At its meeting today the Oslo Børs Board considered Fjord Seafood's possible infringement of its obligation to inform the market and Oslo Børs in connection with the company's stock issue in September 2001.

Against a backcloth of leaks to the daily press in the period 24 to 28 September, speculation arose in the market as to whether the company was in need of capital and was planning an imminent stock issue. As from the pre-market session on 25 September, Oslo Børs was in touch with Fjord on a daily basis in this connection. The company asserted in these conversations that it had no concrete issue plans or other information that the company was obliged to notify to the market. On 27 September the company reported that it would be considering talks with a view to a strategic alliance and/or a stock issue, and on 28 September the company announced the board's decision to recommend a stock issue to the general meeting and that the issue was underwritten.

Based on the documentation presented by Fjord Seafood, the Oslo Børs Board concludes that three contraventions were committed that warrant imposition of a contravention penalty. In the first place, Fjord Seafood provided, in response to Oslo Børs's enquiry, incomplete and in some respects incorrect information about the company's work on the stock issue in the above-mentioned period. In doing so the company contravened Section 5-7 second paragraph of the Stock Exchange Act concerning the information requirement vis-à-vis Oslo Børs. Secondly, the company contravened the information requirement set out in the Stock Exchange Regulations Section 5-2 first paragraph by failing to inform the market of its issue plans after they became the subject of leaks. Thirdly, the company sent Oslo Børs notice of the board decision too late in relation to the Stock Exchange Regulations Section 5-2 second paragraph which requires such notices to be sent "immediately", the decision having been taken before 10 a.m. and notice sent as late as 3.30 p.m. In fact the company misled the market when it sent - at 10.33 a.m., i.e. after the decision was taken - an announcement that the company was working on the stock issue.

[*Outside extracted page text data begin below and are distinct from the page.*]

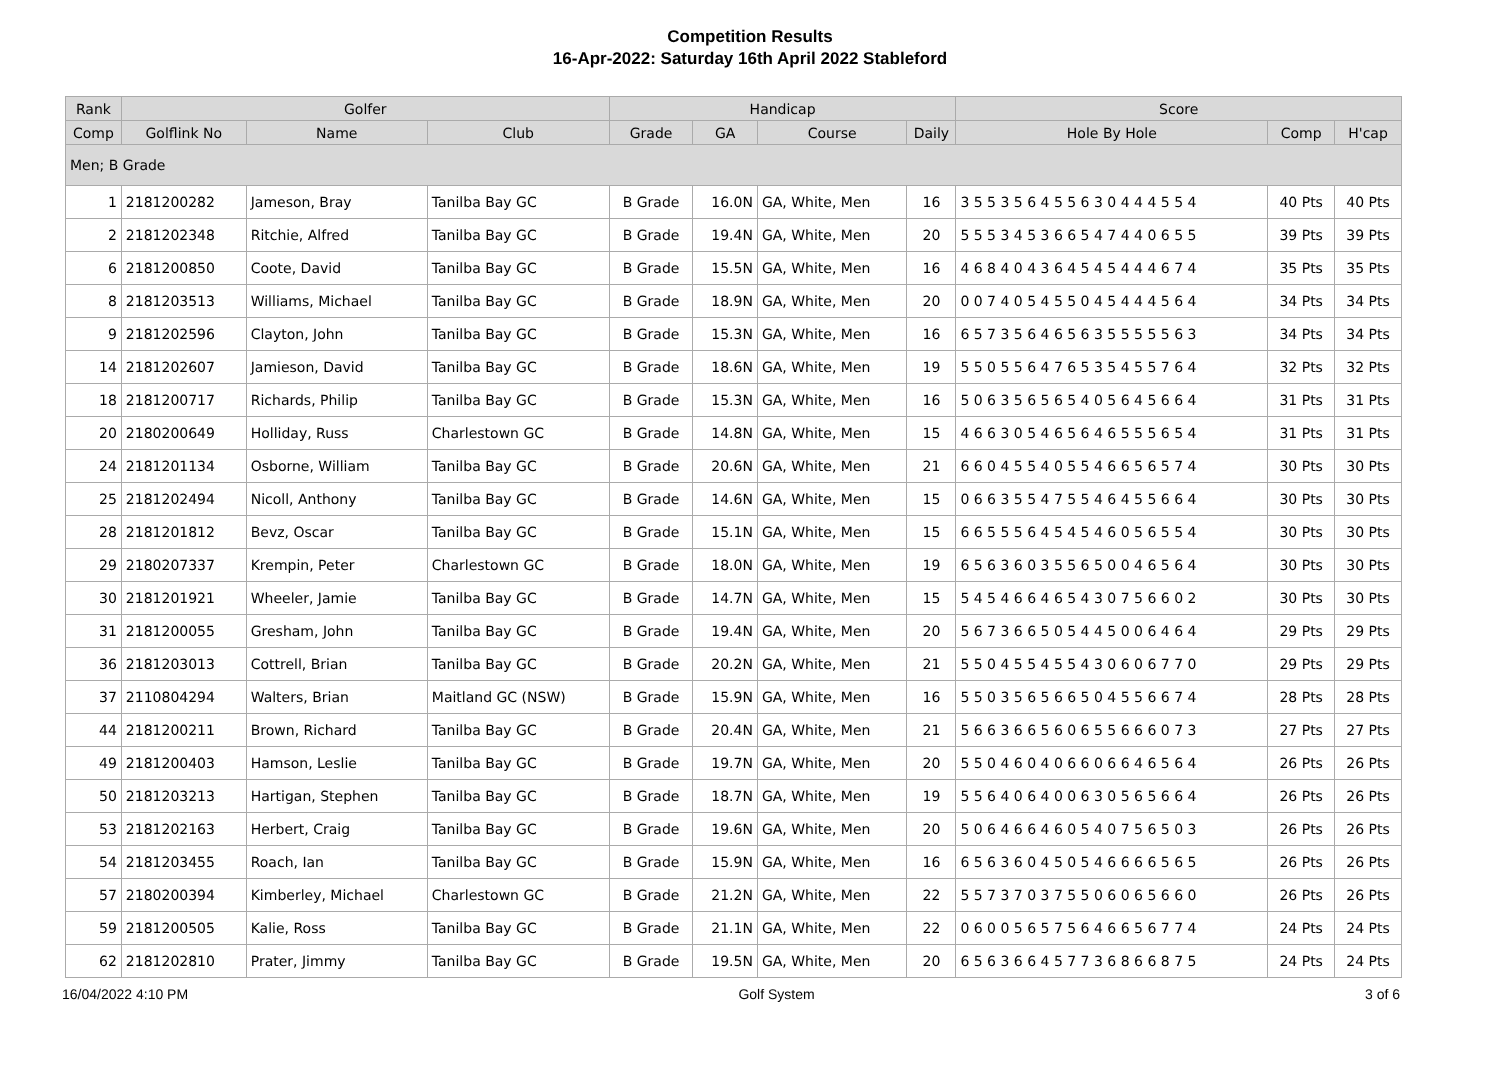Competition Results
16-Apr-2022: Saturday 16th April 2022 Stableford
| Rank | Golfer | | | Handicap | | | | Score | | |
| --- | --- | --- | --- | --- | --- | --- | --- | --- | --- | --- |
| Comp | Golflink No | Name | Club | Grade | GA | Course | Daily | Hole By Hole | Comp | H'cap |
| Men; B Grade | | | | | | | | | | |
| 1 | 2181200282 | Jameson, Bray | Tanilba Bay GC | B Grade | 16.0N | GA, White, Men | 16 | 3 5 5 3 5 6 4 5 5 6 3 0 4 4 4 5 5 4 | 40 Pts | 40 Pts |
| 2 | 2181202348 | Ritchie, Alfred | Tanilba Bay GC | B Grade | 19.4N | GA, White, Men | 20 | 5 5 5 3 4 5 3 6 6 5 4 7 4 4 0 6 5 5 | 39 Pts | 39 Pts |
| 6 | 2181200850 | Coote, David | Tanilba Bay GC | B Grade | 15.5N | GA, White, Men | 16 | 4 6 8 4 0 4 3 6 4 5 4 5 4 4 4 6 7 4 | 35 Pts | 35 Pts |
| 8 | 2181203513 | Williams, Michael | Tanilba Bay GC | B Grade | 18.9N | GA, White, Men | 20 | 0 0 7 4 0 5 4 5 5 0 4 5 4 4 4 5 6 4 | 34 Pts | 34 Pts |
| 9 | 2181202596 | Clayton, John | Tanilba Bay GC | B Grade | 15.3N | GA, White, Men | 16 | 6 5 7 3 5 6 4 6 5 6 3 5 5 5 5 5 6 3 | 34 Pts | 34 Pts |
| 14 | 2181202607 | Jamieson, David | Tanilba Bay GC | B Grade | 18.6N | GA, White, Men | 19 | 5 5 0 5 5 6 4 7 6 5 3 5 4 5 5 7 6 4 | 32 Pts | 32 Pts |
| 18 | 2181200717 | Richards, Philip | Tanilba Bay GC | B Grade | 15.3N | GA, White, Men | 16 | 5 0 6 3 5 6 5 6 5 4 0 5 6 4 5 6 6 4 | 31 Pts | 31 Pts |
| 20 | 2180200649 | Holliday, Russ | Charlestown GC | B Grade | 14.8N | GA, White, Men | 15 | 4 6 6 3 0 5 4 6 5 6 4 6 5 5 5 6 5 4 | 31 Pts | 31 Pts |
| 24 | 2181201134 | Osborne, William | Tanilba Bay GC | B Grade | 20.6N | GA, White, Men | 21 | 6 6 0 4 5 5 4 0 5 5 4 6 6 5 6 5 7 4 | 30 Pts | 30 Pts |
| 25 | 2181202494 | Nicoll, Anthony | Tanilba Bay GC | B Grade | 14.6N | GA, White, Men | 15 | 0 6 6 3 5 5 4 7 5 5 4 6 4 5 5 6 6 4 | 30 Pts | 30 Pts |
| 28 | 2181201812 | Bevz, Oscar | Tanilba Bay GC | B Grade | 15.1N | GA, White, Men | 15 | 6 6 5 5 5 6 4 5 4 5 4 6 0 5 6 5 5 4 | 30 Pts | 30 Pts |
| 29 | 2180207337 | Krempin, Peter | Charlestown GC | B Grade | 18.0N | GA, White, Men | 19 | 6 5 6 3 6 0 3 5 5 6 5 0 0 4 6 5 6 4 | 30 Pts | 30 Pts |
| 30 | 2181201921 | Wheeler, Jamie | Tanilba Bay GC | B Grade | 14.7N | GA, White, Men | 15 | 5 4 5 4 6 6 4 6 5 4 3 0 7 5 6 6 0 2 | 30 Pts | 30 Pts |
| 31 | 2181200055 | Gresham, John | Tanilba Bay GC | B Grade | 19.4N | GA, White, Men | 20 | 5 6 7 3 6 6 5 0 5 4 4 5 0 0 6 4 6 4 | 29 Pts | 29 Pts |
| 36 | 2181203013 | Cottrell, Brian | Tanilba Bay GC | B Grade | 20.2N | GA, White, Men | 21 | 5 5 0 4 5 5 4 5 5 4 3 0 6 0 6 7 7 0 | 29 Pts | 29 Pts |
| 37 | 2110804294 | Walters, Brian | Maitland GC (NSW) | B Grade | 15.9N | GA, White, Men | 16 | 5 5 0 3 5 6 5 6 6 5 0 4 5 5 6 6 7 4 | 28 Pts | 28 Pts |
| 44 | 2181200211 | Brown, Richard | Tanilba Bay GC | B Grade | 20.4N | GA, White, Men | 21 | 5 6 6 3 6 6 5 6 0 6 5 5 6 6 6 0 7 3 | 27 Pts | 27 Pts |
| 49 | 2181200403 | Hamson, Leslie | Tanilba Bay GC | B Grade | 19.7N | GA, White, Men | 20 | 5 5 0 4 6 0 4 0 6 6 0 6 6 4 6 5 6 4 | 26 Pts | 26 Pts |
| 50 | 2181203213 | Hartigan, Stephen | Tanilba Bay GC | B Grade | 18.7N | GA, White, Men | 19 | 5 5 6 4 0 6 4 0 0 6 3 0 5 6 5 6 6 4 | 26 Pts | 26 Pts |
| 53 | 2181202163 | Herbert, Craig | Tanilba Bay GC | B Grade | 19.6N | GA, White, Men | 20 | 5 0 6 4 6 6 4 6 0 5 4 0 7 5 6 5 0 3 | 26 Pts | 26 Pts |
| 54 | 2181203455 | Roach, Ian | Tanilba Bay GC | B Grade | 15.9N | GA, White, Men | 16 | 6 5 6 3 6 0 4 5 0 5 4 6 6 6 6 5 6 5 | 26 Pts | 26 Pts |
| 57 | 2180200394 | Kimberley, Michael | Charlestown GC | B Grade | 21.2N | GA, White, Men | 22 | 5 5 7 3 7 0 3 7 5 5 0 6 0 6 5 6 6 0 | 26 Pts | 26 Pts |
| 59 | 2181200505 | Kalie, Ross | Tanilba Bay GC | B Grade | 21.1N | GA, White, Men | 22 | 0 6 0 0 5 6 5 7 5 6 4 6 6 5 6 7 7 4 | 24 Pts | 24 Pts |
| 62 | 2181202810 | Prater, Jimmy | Tanilba Bay GC | B Grade | 19.5N | GA, White, Men | 20 | 6 5 6 3 6 6 4 5 7 7 3 6 8 6 6 8 7 5 | 24 Pts | 24 Pts |
16/04/2022 4:10 PM Golf System 3 of 6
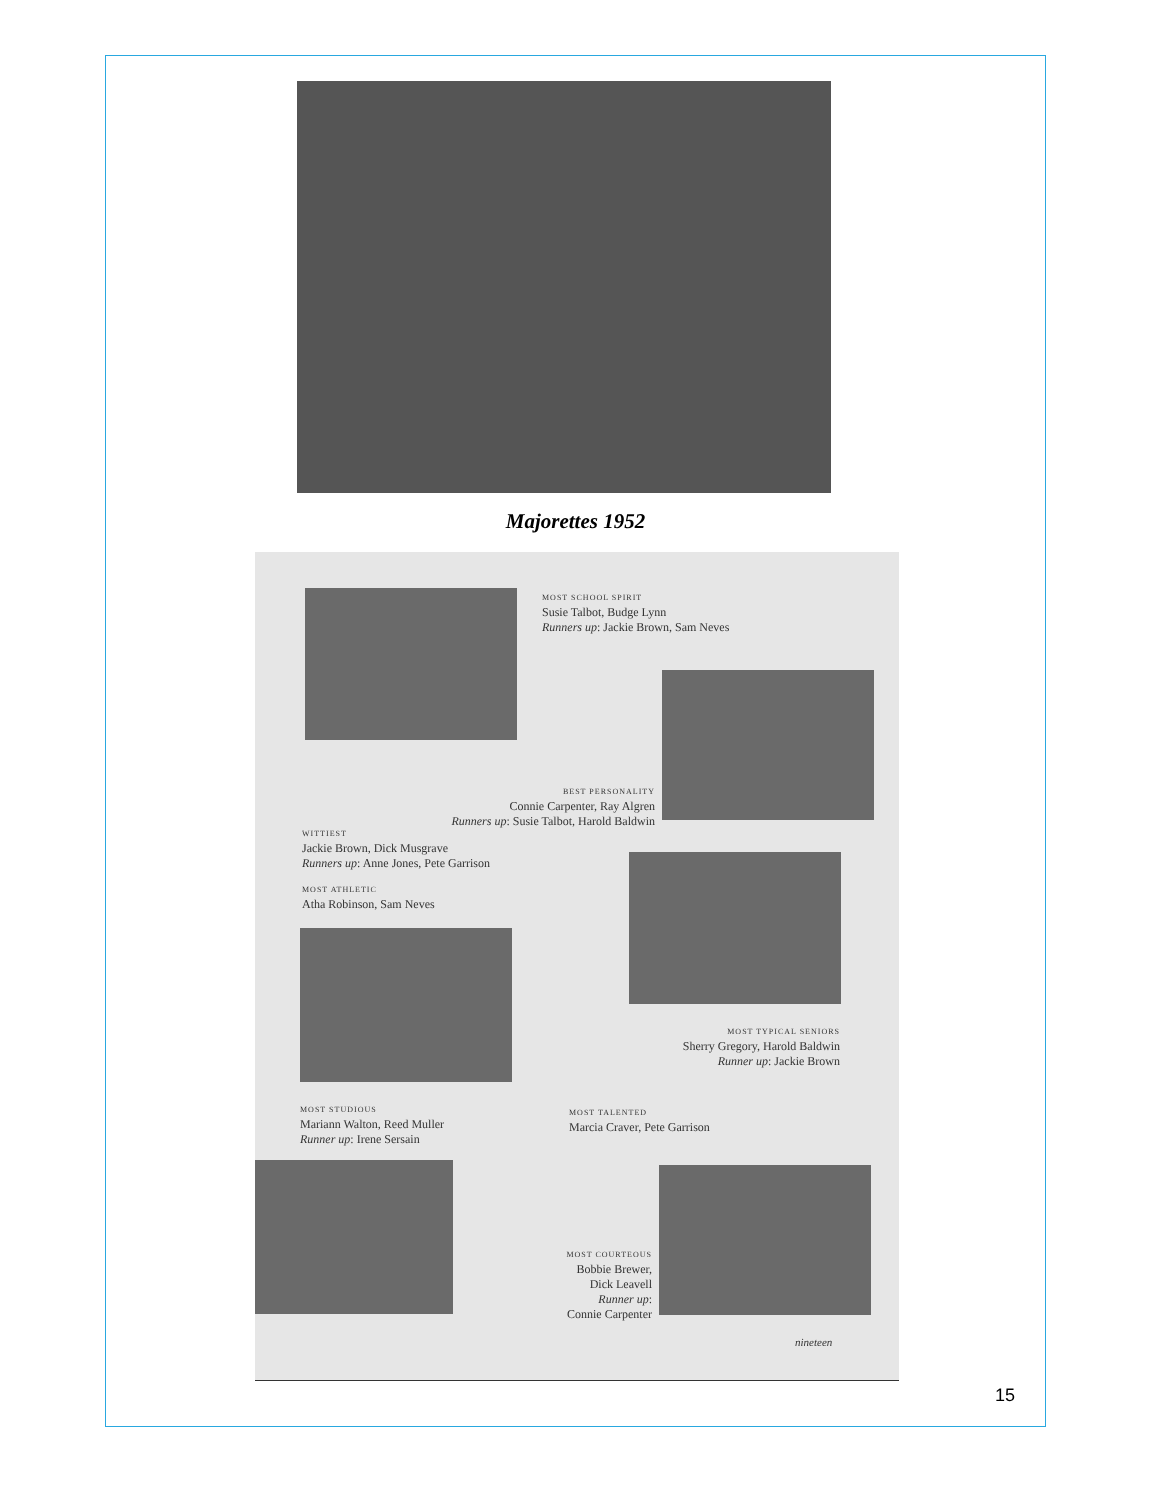Majorettes 1952
MOST SCHOOL SPIRIT
Susie Talbot, Budge Lynn
Runners up: Jackie Brown, Sam Neves
BEST PERSONALITY
Connie Carpenter, Ray Algren
Runners up: Susie Talbot, Harold Baldwin
WITTIEST
Jackie Brown, Dick Musgrave
Runners up: Anne Jones, Pete Garrison
MOST ATHLETIC
Atha Robinson, Sam Neves
MOST TYPICAL SENIORS
Sherry Gregory, Harold Baldwin
Runner up: Jackie Brown
MOST STUDIOUS
Mariann Walton, Reed Muller
Runner up: Irene Sersain
MOST TALENTED
Marcia Craver, Pete Garrison
MOST COURTEOUS
Bobbie Brewer,
Dick Leavell
Runner up:
Connie Carpenter
nineteen
15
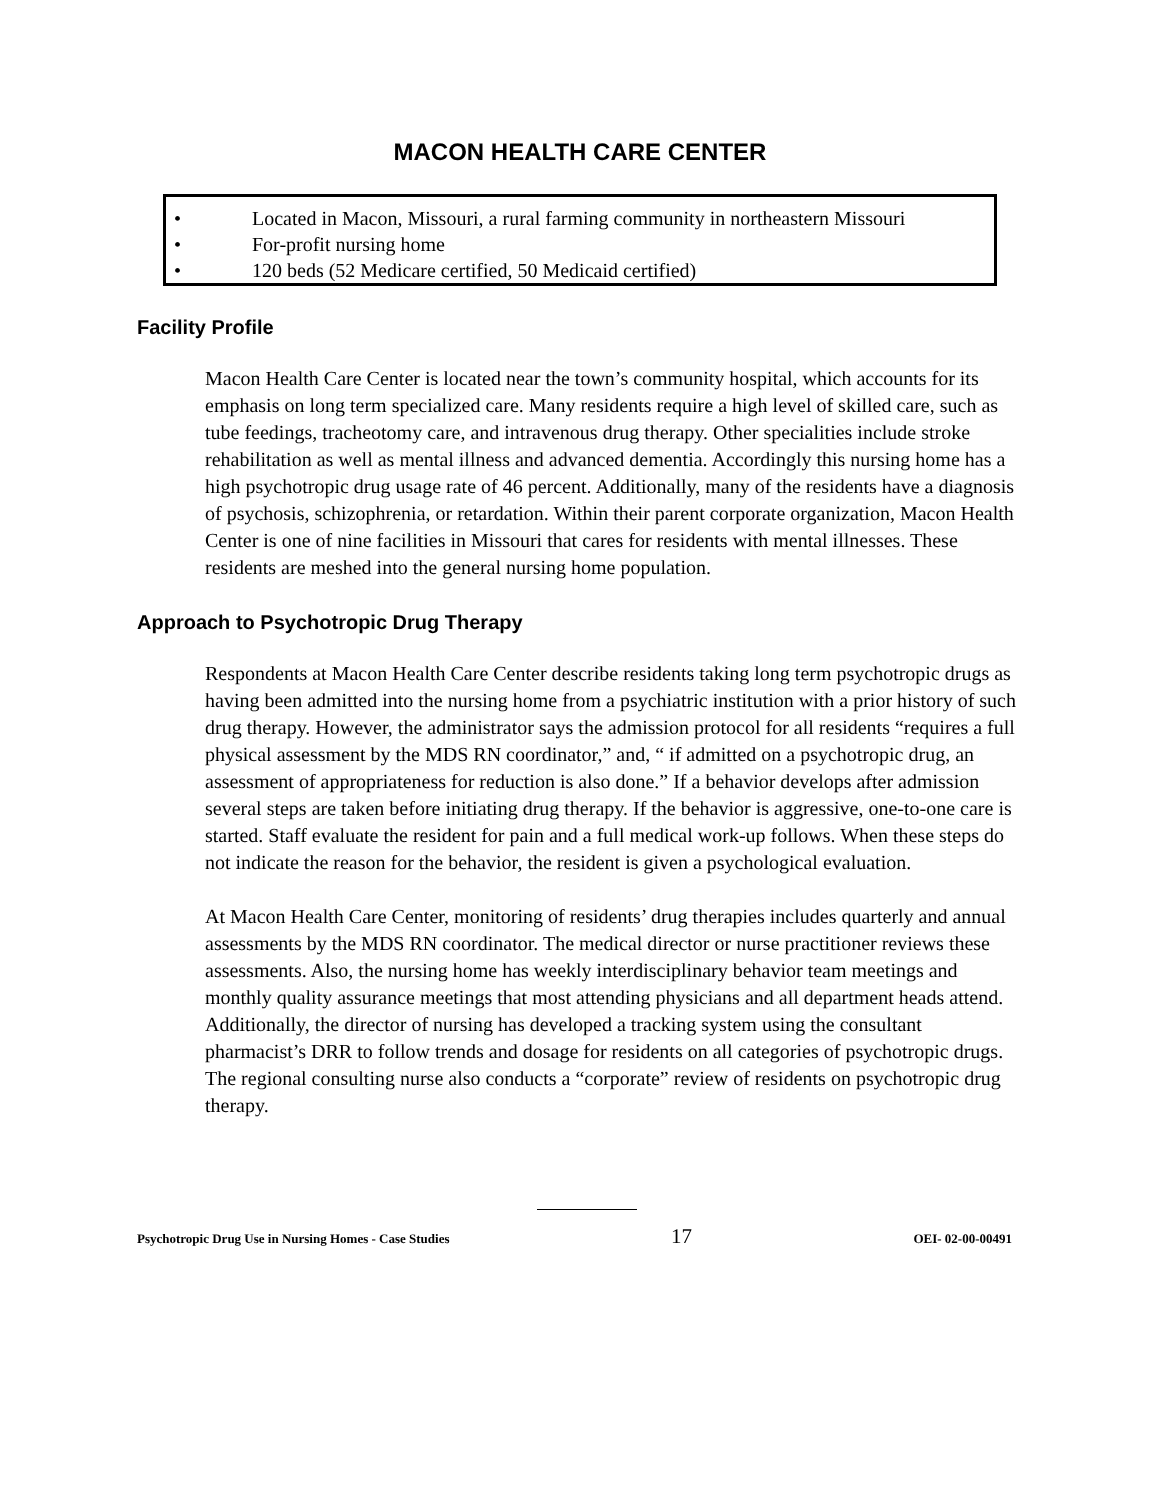MACON HEALTH CARE CENTER
• Located in Macon, Missouri, a rural farming community in northeastern Missouri
• For-profit nursing home
• 120 beds (52 Medicare certified, 50 Medicaid certified)
Facility Profile
Macon Health Care Center is located near the town’s community hospital, which accounts for its emphasis on long term specialized care. Many residents require a high level of skilled care, such as tube feedings, tracheotomy care, and intravenous drug therapy. Other specialities include stroke rehabilitation as well as mental illness and advanced dementia. Accordingly this nursing home has a high psychotropic drug usage rate of 46 percent. Additionally, many of the residents have a diagnosis of psychosis, schizophrenia, or retardation. Within their parent corporate organization, Macon Health Center is one of nine facilities in Missouri that cares for residents with mental illnesses. These residents are meshed into the general nursing home population.
Approach to Psychotropic Drug Therapy
Respondents at Macon Health Care Center describe residents taking long term psychotropic drugs as having been admitted into the nursing home from a psychiatric institution with a prior history of such drug therapy. However, the administrator says the admission protocol for all residents “requires a full physical assessment by the MDS RN coordinator,” and, “ if admitted on a psychotropic drug, an assessment of appropriateness for reduction is also done.” If a behavior develops after admission several steps are taken before initiating drug therapy. If the behavior is aggressive, one-to-one care is started. Staff evaluate the resident for pain and a full medical work-up follows. When these steps do not indicate the reason for the behavior, the resident is given a psychological evaluation.
At Macon Health Care Center, monitoring of residents’ drug therapies includes quarterly and annual assessments by the MDS RN coordinator. The medical director or nurse practitioner reviews these assessments. Also, the nursing home has weekly interdisciplinary behavior team meetings and monthly quality assurance meetings that most attending physicians and all department heads attend. Additionally, the director of nursing has developed a tracking system using the consultant pharmacist’s DRR to follow trends and dosage for residents on all categories of psychotropic drugs. The regional consulting nurse also conducts a “corporate” review of residents on psychotropic drug therapy.
Psychotropic Drug Use in Nursing Homes - Case Studies 17 OEI- 02-00-00491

In apportioning the penalty, the Oslo Børs Board emphasises the importance of a relationship of trust between Oslo Børs and listed companies. Oslo Børs is dependent on correct information from companies in order to ensure an efficient and smoothly functioning market in which share pricing is as correct as possible. Once it suspects that information is not uniformly available to all market participants, Oslo Børs has to decide quickly if and when to suspend or halt trading. Oslo Børs is dependent on correct information and transparency in order to clarify circumstances that may or may not justify the use of such instruments. The Oslo Børs Board also attaches importance to the fact that Fjord Seafood appears to have wished to withhold information about the status of the issue plans until the company could announce a final decision and that the issue was underwritten, even though Oslo Børs made it clear that the information requirement may in the circumstances have been triggered at an earlier point. It is also significant that after the decision was taken the company deliberately withheld information in anticipation of the issue being underwritten, and justified its action on the ground that the company wished as far as possible to avoid a negative price impact.

Based on an overall assessment of the above-mentioned contraventions, the Oslo Børs Board imposed a penalty of five times the annual quotation fee, totalling NOK 500,000. The maximum penalty is 10 times the annual quotation fee.

The decision can be appealed to the Oslo Børs appeals committee within two weeks.